Billed as "Ted Williams: A Celebration of an American Hero," the tribute remembered the Hall of Famer not only for what he did on the diamond, but also his service to his country in two wars as a Marine fighter pilot as well his selfless contributions on behalf children with cancer with the Jimmy Fund charity.
"He was my hero growing up," said Bill Nowlin, author of "Ted Williams: In Pursuit of Perfection," one of hundreds of fans who showed up early at Fenway Park for the free morning segment of a two-part celebration.
"It's a day of celebration, more than a sad day," Nowlin said. "He had just such a wonderful life."
Williams died July 5 at the age of 83 following a series of strokes and congestive heart failure.
Fans were allowed in free to see the banners and larger-than-life photos adorning the famed Green Monster left field wall and elsewhere around the park.
Hanging on the famed wall was a huge photo of Williams swinging his bat and featuring the words, "The greatest Red Sox player of them all." Another giant photo showed Williams sitting in the cockpit of a Marine fighter plane, with the legend: "An American Patriot."
Above the wall was a long banner reading: "Ted Williams, an American Hero 1918-2002."
Another banner quoted the words Williams said he wanted to be remembered by, "There goes the greatest hitter who ever lived."
Fans were allowed on the field to view the pictures and to walk where Williams played.

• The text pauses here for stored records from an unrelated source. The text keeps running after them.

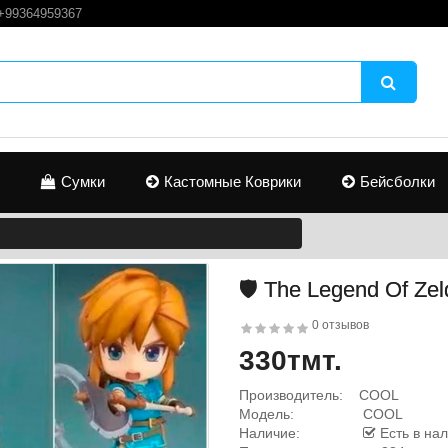
+99364959367
Сумки
Кастомные Коврики
Бейсболки
🛡️ The Legend Of Ze
0 отзывов
330тмт.
Производитель:
COOL
Модель:
COOL
Наличие:
Есть в на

Milestones in the career of the "Splendid Splinter" were etched on the infield dirt -- .406, his 1941 batting average, baseball's last .400 hitter, and 521, his career homerun total.
Some 10,000 white carnations formed the shape of Williams' No. 9 in left field.
"It's a memorial to Ted," longtime friend and former Red Sox teammate Johnny Pesky told WBZ radio. "When you lose someone you have affection for, it hurts. When this thing first happened, I was a basket case. I really feel bad for what has happened, but these things happen and you just have to accept them."
A second, ticketed event was scheduled for Monday evening featuring a lineup of some 50 dignitaries led by Pesky and another former teammate, Dom DiMaggio.
Among those scheduled to speak were Sen. John Glenn, who flew combat missions with Williams during the Korean War.
The Marine Corps Band was to play and a flight of Marine fighter jets was to buzz the field in the missing-man formation.
Red Sox spokesman Kevin Shea said the event was "about providing our fans the opportunity to grieve the loss of Ted and to celebrate Ted's contributions to baseball, our country and the Jimmy Fund."
Proceeds from the evening event were to go to the Jimmy Fund.
Although invited to attend, Williams' three children declined. They are involved in a controversy over what to do with the slugger's remains.
His two children by his third wife -- John Henry Williams and sister Claudia Williams -- want his remains to be cryonically preserved. His daughter by a previous marriage -- Barbara Joyce "Bobby-Jo" Ferrell -- wants the baseball legend's remains cremated, as he specified in a 1996 will.
As Pesky put it, "Let the man rest in peace."